Big Law: How to Survive the Next Downturn

Chair Emeritus of Seyfarth Shaw, Stephen Poor, shares some salient thoughts on the real pace of change and economic realities for law firms in this article extract.

Editor’s Note: Chair Emeritus of Seyfarth Shaw, Stephen Poor, shares some salient thoughts on the real pace of change and economic realities for law firms in this article extract.

Extract from an article by Stephen Poor from From Big Law Business

The Real Pace of Change, Economic Realities for Law Firms

First, if you look at data like the Altman Weil 2017 Survey of Chief Legal Officers, you will see something interesting.  For the past five years, the budget allocations between in-house counsel, law firms, and alternative service providers have remained relatively stable.  If anything, the amount of budget allocated to alternative service providers has dropped a bit in the past couple of years.  Change – most certainly.  An accelerating pace of change?  Reasonable minds can differ.

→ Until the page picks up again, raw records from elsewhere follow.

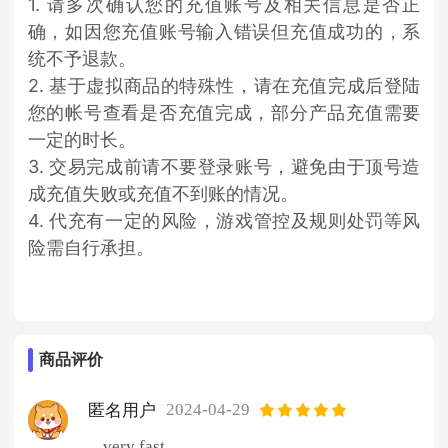
1. 请多次确认您的充值账号及相关信息是否正
确，如因您充值账号输入错误但充值成功的，系
统不予退款。
2. 基于虚拟商品的特殊性，请在充值完成后登陆
您的帐号查看是否充值完成，部分产品充值需要
一定的时长。
3. 交易完成前请不要登录账号，避免由于顶号造
成充值失败或充值不到账的情况。
4. 代充有一定的风险，游戏管控及规则处罚等风
险需自行承担。
商品评价
2024-04-29
匿名用户
very fast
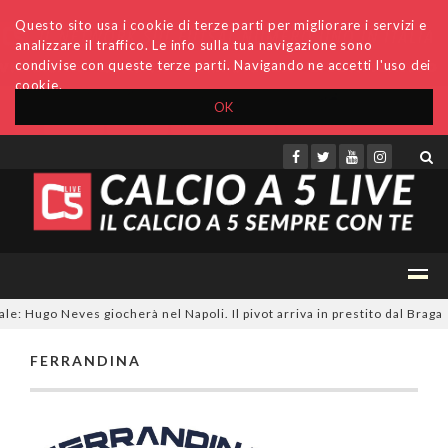
Questo sito usa i cookie di terze parti per migliorare i servizi e
analizzare il traffico. Le info sulla tua navigazione sono
condivise con queste terze parti. Navigando ne accetti l'uso dei
cookie.
OK
Accedi
Archivio
Invio comunicati
Redazione
le: Hugo Neves giocherà nel Napoli. Il pivot arriva in prestito dal Braga
0
FERRANDINA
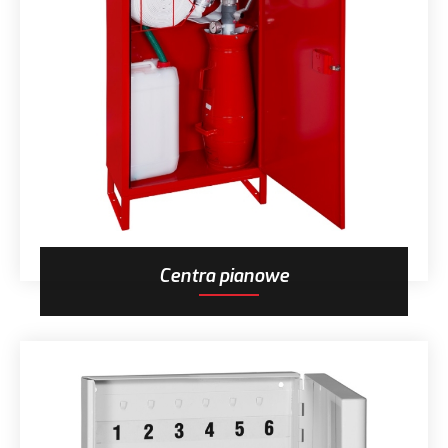
Centra pianowe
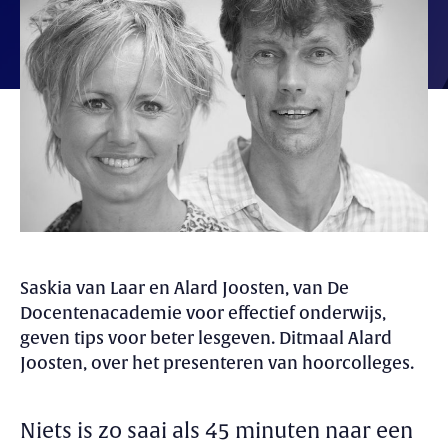
Saskia van Laar en Alard Joosten, van De
Docentenacademie voor effectief onderwijs,
geven tips voor beter lesgeven. Ditmaal Alard
Joosten, over het presenteren van hoorcolleges.
Niets is zo saai als 45 minuten naar een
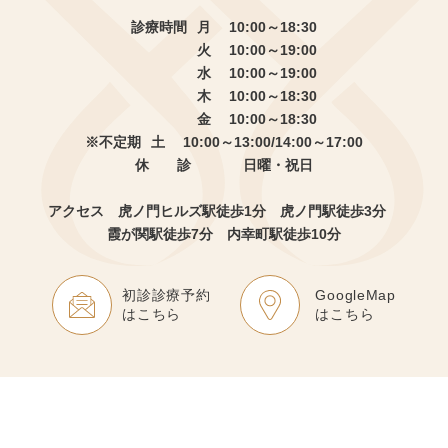
診療時間
月 10:00～18:30
火 10:00～19:00
水 10:00～19:00
木 10:00～18:30
金 10:00～18:30
※不定期
土 10:00～13:00/14:00～17:00
休 診
日曜・祝日
アクセス 虎ノ門ヒルズ駅徒歩1分
虎ノ門駅徒歩3分
霞が関駅徒歩7分 内幸町駅徒歩10分
初診診療予約
GoogleMap
はこちら
はこちら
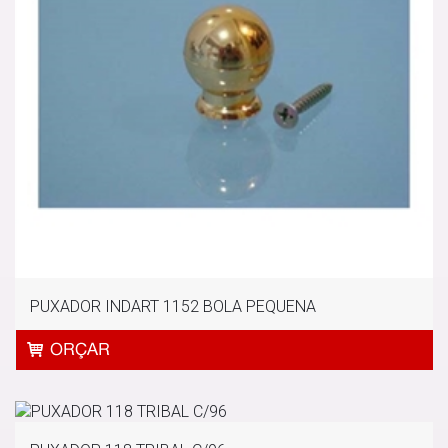
PUXADOR INDART 1152 BOLA PEQUENA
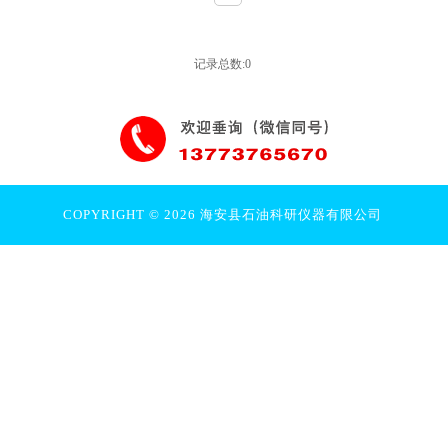
记录总数:0
COPYRIGHT © 2026 海安县石油科研仪器有限公司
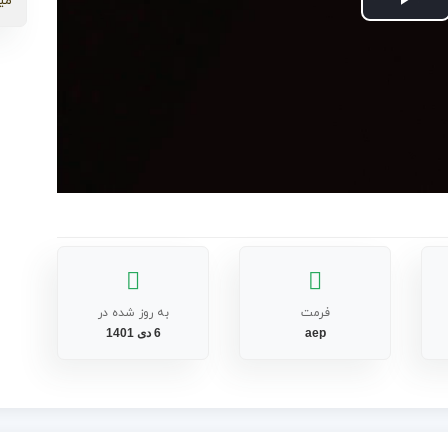
می
Play
Video
فرمت
به روز شده در
aep
6 دی 1401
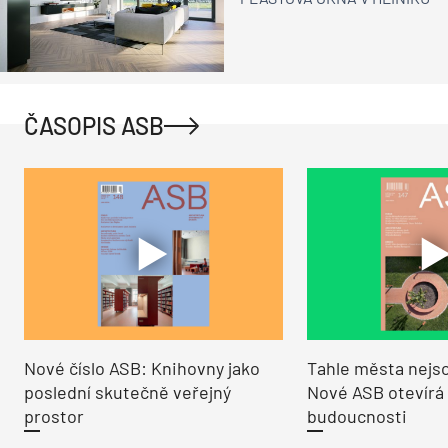
ČASOPIS ASB
Nové číslo ASB: Knihovny jako
Tahle města nejso
poslední skutečně veřejný
Nové ASB otevírá
prostor
budoucnosti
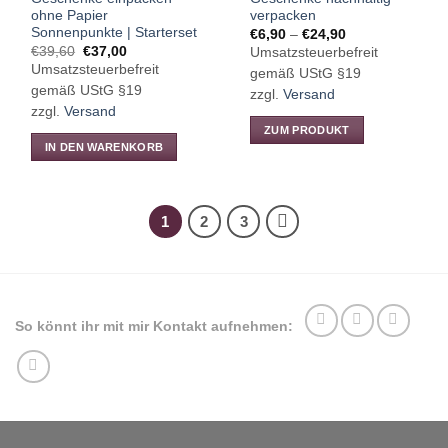
gewählt
ohne Papier
verpacken
werden
Sonnenpunkte | Starterset
Preisspanne:
€
6,90
–
€
24,90
€6,90
Ursprünglicher
Aktueller
€
39,60
€
37,00
Umsatzsteuerbefreit
bis
Preis
Preis
Umsatzsteuerbefreit
€24,90
gemäß UStG §19
war:
ist:
€39,60
€37,00.
gemäß UStG §19
zzgl.
Versand
zzgl.
Versand
ZUM PRODUKT
IN DEN WARENKORB
Dieses
Produkt
weist
mehrere
1
2
3
Varianten
auf.
Die
Optionen
können
So könnt ihr mit mir Kontakt aufnehmen:
auf
der
Produktseite
gewählt
werden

Second, if you look at most of the reports on law firm economic performance, the story they tell for this year is much the same as it has been for many years.  Yes, there is increased stratification in the industry – the super-rich law firms are growing profits faster than the rest of the market.  This certainly reflects the continued distinction buyers are drawing between routine legal work and bespoke, complex work.   It is also true that alternative providers continue to pull off portions of the market (an estimated $8.4 billion).  But, at the same time, a large driver for increased profitability for law firms continues to be the old staple – increased billing rates.  According to Peer Monitor, demand was relatively flat in 2017 while rates grew 3.1% – the best performance since 2014.

So, in an expanding business climate, we see a relatively flat market.